New Zealand's Green Party: "State Schools Should Advance Religious Tolerance"

September 4, 2006

Source: Scoop Independent News

http://www.scoop.co.nz/stories/PA0609/S00067.htm

On September 4, 2006 Scoop Independent News reported, "Green MP Keith Locke has concerns that Christian prayers in state school assemblies do not take account of the greater diversity in religious belief that is evident among New Zealanders today. Mr Locke, the Green Party's Human Rights Spokesperson, was responding to the decision to ditch the proposed guidelines for teaching religion in state schools, that would have required parents to give their written consent before their children could take part in religious instruction or events. 'The reality is that fewer New Zealanders now identify with the Christian faith, and are either becoming more diverse in the faith they profess, or are choosing not to profess any faith at all,' Mr Locke says. 'Significant numbers of students come from families that either have no religion, or have another religion.

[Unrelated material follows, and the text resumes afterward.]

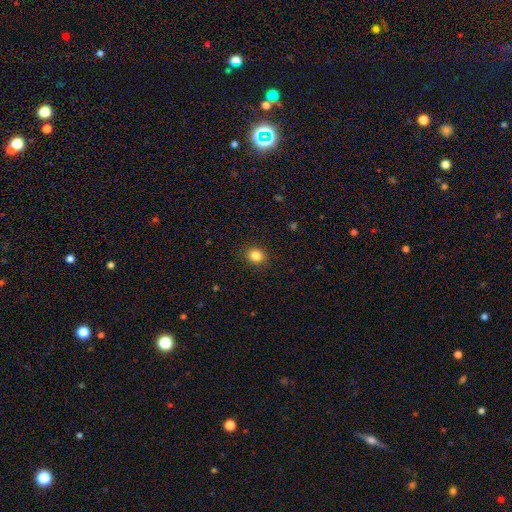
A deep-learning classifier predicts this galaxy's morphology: This appears to be a smooth galaxy with no disk features (84%) that is round (67%). Merging: none (90%).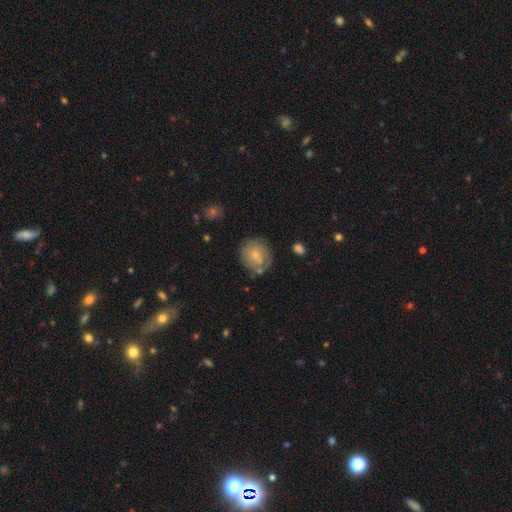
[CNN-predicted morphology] A smooth galaxy with no disk features (58%) that is round (79%). Merging: none (68%).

Between 1991 and 2002 there was a threefold increase in the numbers of those professing Islam, while the numbers of New Zealand residents professing the Hindu faith doubled. Simultaneously, there has been a huge increase in those professing no faith at all, a category that encompassed some 30 percent of the 2001 census population... It is demeaning for students from non-Christian families to have to say a Christian prayer that they don't believe in, and they are often reluctant to stand out among their peers by using the "opt-out" exemption provisions in school rules... School assemblies should reflect the sort of tolerant and understanding multi-cultural society that we are trying to build,' Mr Locke says."